*** Opening of Records to use ***

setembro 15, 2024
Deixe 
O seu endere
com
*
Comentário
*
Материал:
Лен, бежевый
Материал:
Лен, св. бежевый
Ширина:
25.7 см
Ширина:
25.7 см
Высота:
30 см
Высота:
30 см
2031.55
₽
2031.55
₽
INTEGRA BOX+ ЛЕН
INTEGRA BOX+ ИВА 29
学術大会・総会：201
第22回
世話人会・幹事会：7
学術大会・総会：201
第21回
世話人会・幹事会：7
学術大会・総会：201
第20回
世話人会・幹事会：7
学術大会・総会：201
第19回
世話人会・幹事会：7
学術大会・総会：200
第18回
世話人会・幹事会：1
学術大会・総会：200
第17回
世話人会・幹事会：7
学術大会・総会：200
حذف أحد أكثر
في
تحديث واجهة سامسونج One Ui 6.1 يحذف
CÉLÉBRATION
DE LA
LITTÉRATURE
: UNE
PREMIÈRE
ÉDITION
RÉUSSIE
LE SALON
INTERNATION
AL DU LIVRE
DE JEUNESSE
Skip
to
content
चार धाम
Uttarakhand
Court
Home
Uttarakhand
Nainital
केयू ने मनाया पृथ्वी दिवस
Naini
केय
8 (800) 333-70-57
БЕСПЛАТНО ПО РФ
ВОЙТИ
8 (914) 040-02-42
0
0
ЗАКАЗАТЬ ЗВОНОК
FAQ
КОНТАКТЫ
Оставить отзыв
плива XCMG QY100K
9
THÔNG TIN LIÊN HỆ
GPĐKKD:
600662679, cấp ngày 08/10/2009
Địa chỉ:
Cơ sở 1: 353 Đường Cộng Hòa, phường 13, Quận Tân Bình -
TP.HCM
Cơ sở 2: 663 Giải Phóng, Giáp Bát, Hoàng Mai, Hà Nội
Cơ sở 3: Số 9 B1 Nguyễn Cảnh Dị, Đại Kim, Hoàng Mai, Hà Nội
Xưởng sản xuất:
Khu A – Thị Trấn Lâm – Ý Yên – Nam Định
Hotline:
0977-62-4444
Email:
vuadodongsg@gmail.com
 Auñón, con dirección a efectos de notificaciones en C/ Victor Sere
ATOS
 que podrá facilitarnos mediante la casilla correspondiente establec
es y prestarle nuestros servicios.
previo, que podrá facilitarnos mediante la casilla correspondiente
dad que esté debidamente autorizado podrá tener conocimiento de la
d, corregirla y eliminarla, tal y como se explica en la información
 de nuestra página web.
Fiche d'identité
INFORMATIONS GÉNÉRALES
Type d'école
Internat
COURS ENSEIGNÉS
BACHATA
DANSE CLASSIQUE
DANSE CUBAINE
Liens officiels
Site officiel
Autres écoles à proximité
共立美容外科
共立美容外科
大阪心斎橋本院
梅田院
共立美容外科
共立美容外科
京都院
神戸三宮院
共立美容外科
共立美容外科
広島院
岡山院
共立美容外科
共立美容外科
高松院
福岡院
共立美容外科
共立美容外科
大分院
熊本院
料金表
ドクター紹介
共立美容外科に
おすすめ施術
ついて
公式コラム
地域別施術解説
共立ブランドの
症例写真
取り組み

*** Close of Records to use ***

== What the exercise asks ==
Can you reproduce the lines above word for word, beginning with the first one and ending with the line that contains "casilla correspondiente establec", including that line?

== Exercise answer ==
setembro 15, 2024
Deixe 
O seu endere
com
*
Comentário
*
Материал:
Лен, бежевый
Материал:
Лен, св. бежевый
Ширина:
25.7 см
Ширина:
25.7 см
Высота:
30 см
Высота:
30 см
2031.55
₽
2031.55
₽
INTEGRA BOX+ ЛЕН
INTEGRA BOX+ ИВА 29
学術大会・総会：201
第22回
世話人会・幹事会：7
学術大会・総会：201
第21回
世話人会・幹事会：7
学術大会・総会：201
第20回
世話人会・幹事会：7
学術大会・総会：201
第19回
世話人会・幹事会：7
学術大会・総会：200
第18回
世話人会・幹事会：1
学術大会・総会：200
第17回
世話人会・幹事会：7
学術大会・総会：200
حذف أحد أكثر
في
تحديث واجهة سامسونج One Ui 6.1 يحذف
CÉLÉBRATION
DE LA
LITTÉRATURE
: UNE
PREMIÈRE
ÉDITION
RÉUSSIE
LE SALON
INTERNATION
AL DU LIVRE
DE JEUNESSE
Skip
to
content
चार धाम
Uttarakhand
Court
Home
Uttarakhand
Nainital
केयू ने मनाया पृथ्वी दिवस
Naini
केय
8 (800) 333-70-57
БЕСПЛАТНО ПО РФ
ВОЙТИ
8 (914) 040-02-42
0
0
ЗАКАЗАТЬ ЗВОНОК
FAQ
КОНТАКТЫ
Оставить отзыв
плива XCMG QY100K
9
THÔNG TIN LIÊN HỆ
GPĐKKD:
600662679, cấp ngày 08/10/2009
Địa chỉ:
Cơ sở 1: 353 Đường Cộng Hòa, phường 13, Quận Tân Bình -
TP.HCM
Cơ sở 2: 663 Giải Phóng, Giáp Bát, Hoàng Mai, Hà Nội
Cơ sở 3: Số 9 B1 Nguyễn Cảnh Dị, Đại Kim, Hoàng Mai, Hà Nội
Xưởng sản xuất:
Khu A – Thị Trấn Lâm – Ý Yên – Nam Định
Hotline:
0977-62-4444
Email:
vuadodongsg@gmail.com
 Auñón, con dirección a efectos de notificaciones en C/ Victor Sere
ATOS
 que podrá facilitarnos mediante la casilla correspondiente establec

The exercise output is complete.